American organic chemist

Dorothy Anna Hahn (1876–1950) was a lifelong educator and American professor of organic chemistry at Mount Holyoke College. She was most known for her research which utilized the then newly developed technique of ultraviolet spectroscopy to study hydantoins.

== Biography ==
Dorothy Hahn was born on April 9, 1876, in Philadelphia, Pennsylvania, as the second of two daughters born to Mary Beaver and Carl S. Hahn, a German immigrant. She received extensive academic training in chemistry and was an instructor at numerous women's colleges across the United States. In 1908 she established her independent research group at Mount Holyoke College, publishing numerous scientific journal articles and books. In addition, Hahn worked in the private sector as an industrial chemist focusing on coal tar research. In 1941 she retired. Outside of her professional life, Dorothy enjoyed traveling and spent her summers at Noank on the Connecticut coast, where she became a keen sailor. She died in 1950 at the age of 74.

==Education and employment==

In 1894, Hahn graduated from Miss Florence Baldwin's School for Girls, Preparatory for Bryn Mawr College, now known as Baldwin School. She went on to attend Bryn Mawr College, earning a bachelor's degree in both chemistry and biology in 1899. Upon completion, she became a professor and taught chemistry at the Pennsylvania College for Women, now known as Chatham University in Pittsburgh, Pennsylvania, and remained there until 1906. Concurrently, Hahn taught biology at the Pittsburgh and Allegheny Kindergarten College from 1904 to 1906. Driven by a desire to further her research interests, she undertook studies in organic chemistry at the University of Leipzig from 1906 to 1907. She then returned to the United States to continue her research at her alma mater, Bryn Mawr College, with a postdoctoral fellowship, from 1907 to 1908. In 1908, Hahn became a member of the faculty at Mount Holyoke College where she spent the remainder of her career. After publishing her first paper in 1913, she was promoted to associate professor. From 1915 to 1916 Dorothy conducted research into the relationship between electrons and chemical valence in collaboration with Treat Baldwin Johnson at Yale University as an American Association of University Women fellow and earned her Ph.D. in 1916. She continued her work on cyclic polypeptide hydantoins in her independent career and was promoted to full professor in 1918. Dorothy retired in 1941 after mentoring and preparing numerous women for graduate studies.
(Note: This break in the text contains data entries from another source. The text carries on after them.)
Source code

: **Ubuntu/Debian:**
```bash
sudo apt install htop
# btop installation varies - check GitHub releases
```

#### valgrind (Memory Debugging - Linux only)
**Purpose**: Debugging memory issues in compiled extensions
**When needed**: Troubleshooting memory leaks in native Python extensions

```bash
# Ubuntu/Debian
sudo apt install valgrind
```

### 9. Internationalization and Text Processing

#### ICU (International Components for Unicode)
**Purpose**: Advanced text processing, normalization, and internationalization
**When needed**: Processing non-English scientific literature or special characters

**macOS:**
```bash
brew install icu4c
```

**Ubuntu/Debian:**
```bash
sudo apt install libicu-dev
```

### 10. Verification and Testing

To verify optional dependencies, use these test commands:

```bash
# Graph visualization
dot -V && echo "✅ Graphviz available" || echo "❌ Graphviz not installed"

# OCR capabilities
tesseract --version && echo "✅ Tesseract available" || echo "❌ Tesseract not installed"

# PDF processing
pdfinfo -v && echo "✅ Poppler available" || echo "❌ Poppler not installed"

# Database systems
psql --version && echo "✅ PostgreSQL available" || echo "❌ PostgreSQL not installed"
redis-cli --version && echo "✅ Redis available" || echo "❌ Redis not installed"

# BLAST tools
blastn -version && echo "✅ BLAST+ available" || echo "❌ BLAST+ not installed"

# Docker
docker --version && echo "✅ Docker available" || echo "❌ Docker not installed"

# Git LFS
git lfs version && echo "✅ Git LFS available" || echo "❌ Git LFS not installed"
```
==Major contributions and achievements==

In 1913 Hahn published her first paper, entitled Saturated δ-Ketonic Esters and their Derivatives, confirming the ring structure of hydantoins utilizing ultraviolet spectrophotometry techniques developed by her colleague Emma Perry Carr. Her research resulted in over 30 publications in journals such as the Journal of the American Chemical Society, one of which was titled "Synthesis of the Polypeptide-Hydantoin: Tyrosylalanine-Hydantoin. II." During her time as a professor, she coauthored several books alongside other notable authors such as Arthur Messinger Comey. These books included A Dictionary of Chemical Solubilities, Inorganic (1921), The Catalytic Oxidation of Organic Compounds in the Vapor Phase (1932) and Pyrimidines: Their Amino and Aminoxy Derivatives (1933). She also participated in translating and enlarging Ferdinand Henrich's Theories of Organic Chemistry. Hahn also maintained a membership in the American Chemical Society and the Deutsche Chemische Gesellschaft. She also was a member of Sigma Xi and the American Association of University Women.

Outside of academia, Hahn showed interest in industrial chemistry and conducted research on coal tar products in the private sector. These pursuits allowed Mount Holyoke to gain funds for new facilities and scholarships. To celebrate her contributions, Mount Holyoke College furnished a seminar room in her honor within the then new chemistry building.